4) This relates to points made by both Hank Glassman and Robert Borgen. There was no absolute linguistic boundary between reading texts via kundoku and hearing a lecture about them (indeed, one feature of such lectures was the kundoku-izing of the text in question). Considering kundoku also encourages us to think about a wide range of partial literacies rather than an all-or-nothing distribution of textual competency; just as many Heian noblewomen were undoubtedly able to perform kundoku (with varying degrees of proficiency), elite Heian men without scholarly backgrounds would have had serious problems with difficult texts.
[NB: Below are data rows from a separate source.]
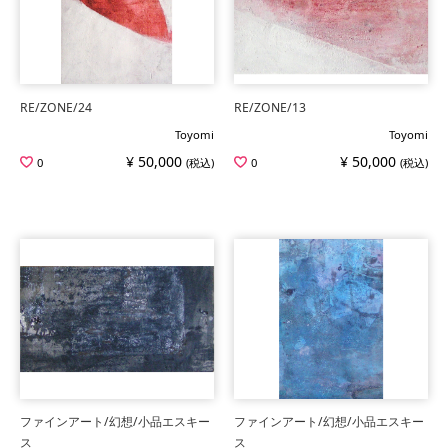
RE/ZONE/24
RE/ZONE/13
Toyomi
Toyomi
¥ 50,000
¥ 50,000
0
(税込)
0
(税込)
ファインアート/幻想/小品エスキー
ファインアート/幻想/小品エスキー
ス
ス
5) Incidentally, although her gender is no obstacle to Murasaki Shikibu's Lotus Sutra being written in Chinese characters, there were such things as hiragana versions of the text, although not as early as the 11th century: I have seen references to several Kamakura period Kanagaki Hokekyou.

David Lurie


From: Mack Horton

I've been interested for a long time in the role of Sanjonishi Sanetaka's mother in his early education. He wrote the following in an encomium (fujumon [kanji*] ) for the thirteenth anniversary of his mother's death (1484:10:14; Sanetakakoki 1: 527): "When I was a child she herself taught me my Classic of Filial Piety, and after I had grown, she personally introduced me to the Great Learning." She may, therefore, have been able to read Chinese to some degree. But she may also have had a trot, perhaps the undated Daigaku dojikun [*] attributed to Ichijo Kaneyoshi. Does anyone have more on this?